Nitekim AK Parti Sözcüsü Hüseyin Çelik de kararı eleştirdi ve çifte standart olarak değerlendirdi.
Şimdi hükümete düşen gerekli yasal düzenlemeleri yapması.
Hem haksızlığı gidermek hem de kendisine uzatılmak istenen hançerli oyunu bozmak.
***
Aslında şu hakikati herkes net görmelidir.
Toplumun yumuşak karnı, "Kürt sorunudur".
Ve tabi ki "çözümsüzlük" hal-i vaziyetidir.
Hesabı olanlar bunun üzerinde hesaplar yapılıyor.
Bu oyuna dikkat edilmeli.
***
İKİ TAZİYE!
Buarada.
Dün iki taziye ziyaretinde bulunduk.
İlk ziyaretimiz herkesi acıya boğan polis memuru Ali Polat için Hanililer yas evinde emniyet müdürlüğü tarafından kurulan taziye oldu.
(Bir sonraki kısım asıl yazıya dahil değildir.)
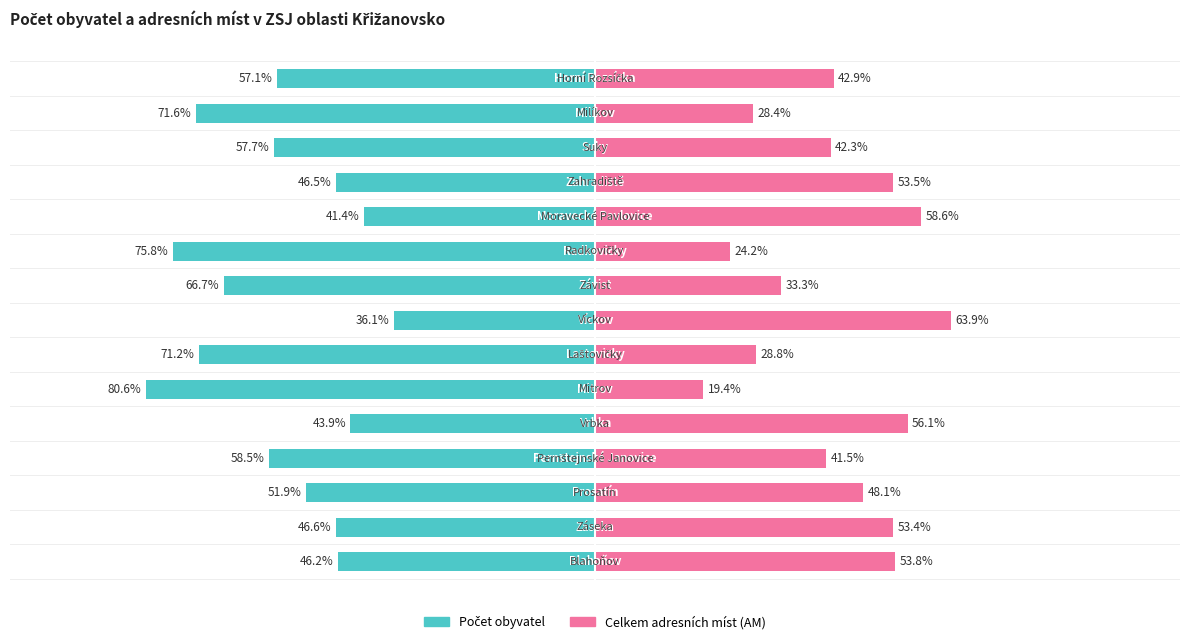

Reading right to left, list all the values displayed in this chart.

Počet obyvatel: 14=-57.1	13=-71.6	12=-57.7	11=-46.5	10=-41.4	9=-75.8	8=-66.7	7=-36.1	6=-71.2	5=-80.6	4=-43.9	3=-58.5	2=-51.9	1=-46.6	0=-46.2
Celkem adresních míst (AM): 14=42.9	13=28.4	12=42.3	11=53.5	10=58.6	9=24.2	8=33.3	7=63.9	6=28.8	5=19.4	4=56.1	3=41.5	2=48.1	1=53.4	0=53.8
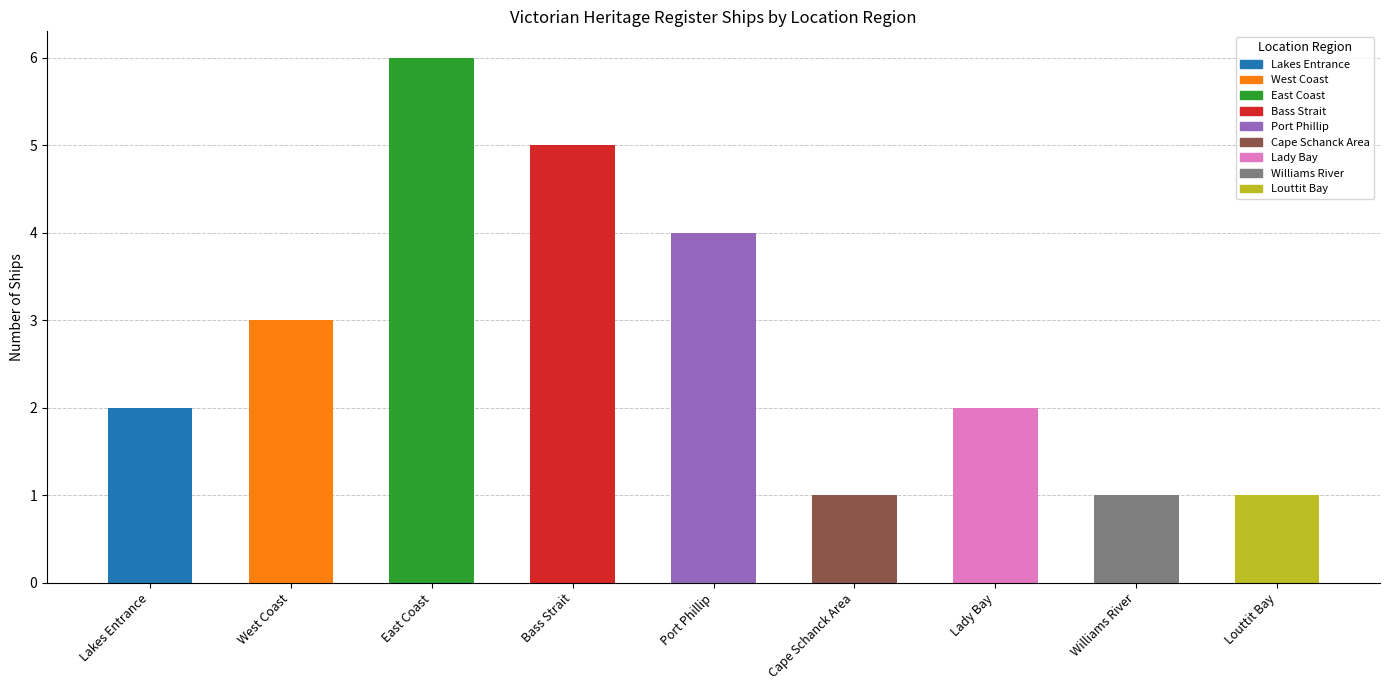

What is the greatest value displayed?

6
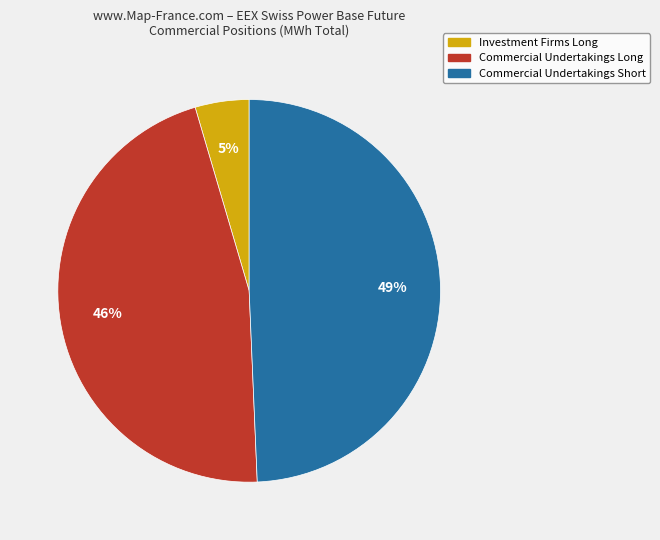

To the nearest percent, what is the average slice percentage?

33%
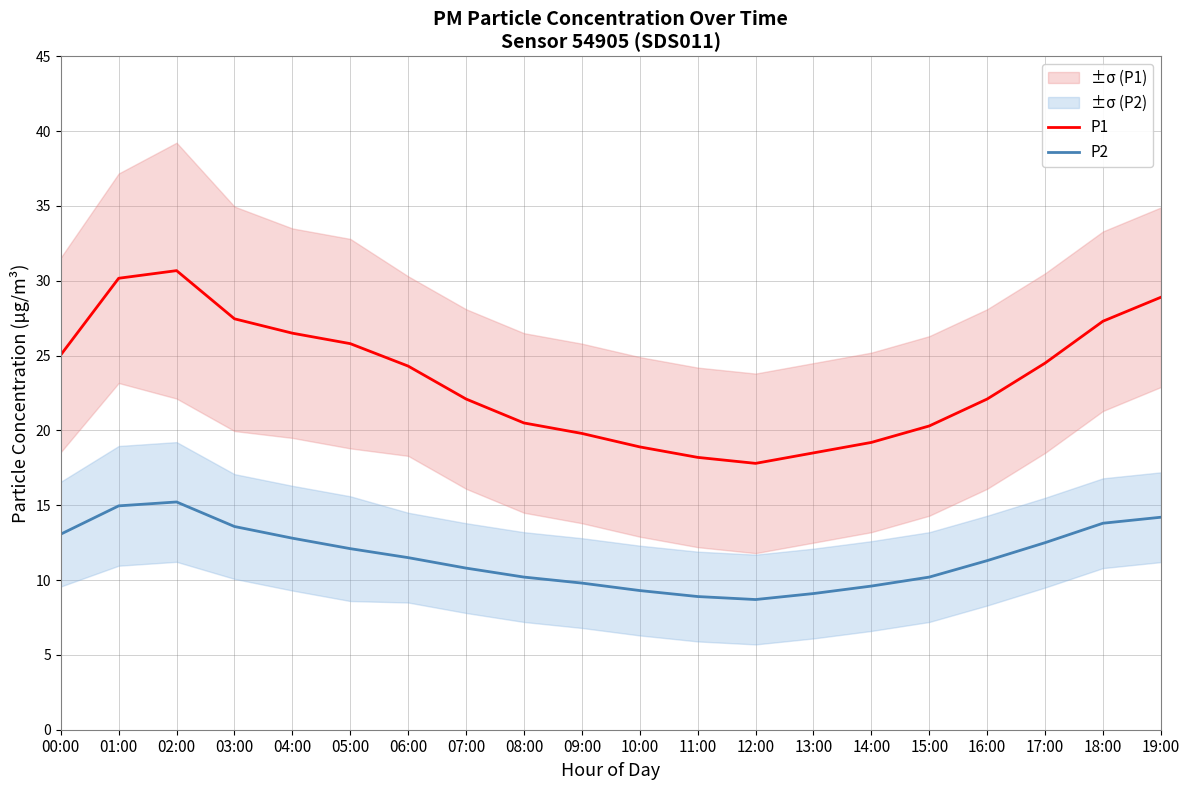

At which label does P1 reach its peak?

02:00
Ali Polat’ın yürek yakan bir hikâyesi var.
Aslında beden eğitimi ve spor yüksekokulu mezunu bir antrenör ve spor gönüllüsü.
Yoksul bir ailenin evladı.
İki yıl önce eşini kaybetmiş.
Hayata sporla tutunmuş.
Sosyal proje kapsamında çalıştırıcı olarak Diyarbakırlı yoksul çocukları spora kazandırma gayretindeydi.
Çim hokeyinde bu anlamda önemli işler başardı.
Bu çocuklardan takım kurdu; Emniyetspor.
Yoksulluk sarmalında büyüyen biri olarak aynı kaderi paylaşan çocuklara spor aracılığıyla hizmet etmek amacındaydı.
***
Kader işte.
Kur’anı Kerimde ifade edildiği üzere ecel geldiği zaman bir saniye ne öne ne de arkaya alınmaz.
Trafik kazaları veya başka bir sebep, adı üzerinde sadece sebep.
Her ölüm acıdır ama gençlerin ölümü daha acıdır derler.
Hz. Ali der ki ‘ne mutlu o insana ki doğduğunda insanlar gülsün, öldüğünde de insanlar ağlasın’
Ali’nin arkasında da insanlar hele ki emek ve hizmet verdiği çocuklar ağladı.
Mekânı cennet olsun.
Bir diğer taziye ziyaretimiz Diyarbakır’ın saygın ailelerinden Odabaşı’na oldu.
Sevgili Süleyman Odabaşı ve kardeşleri anne acısı yaşadı.
Onların acısını da paylaştık.
Ölenlere Allah'tan rahmet..
Ailelerine, sevenlerine de sabr-ı cemil dilerim.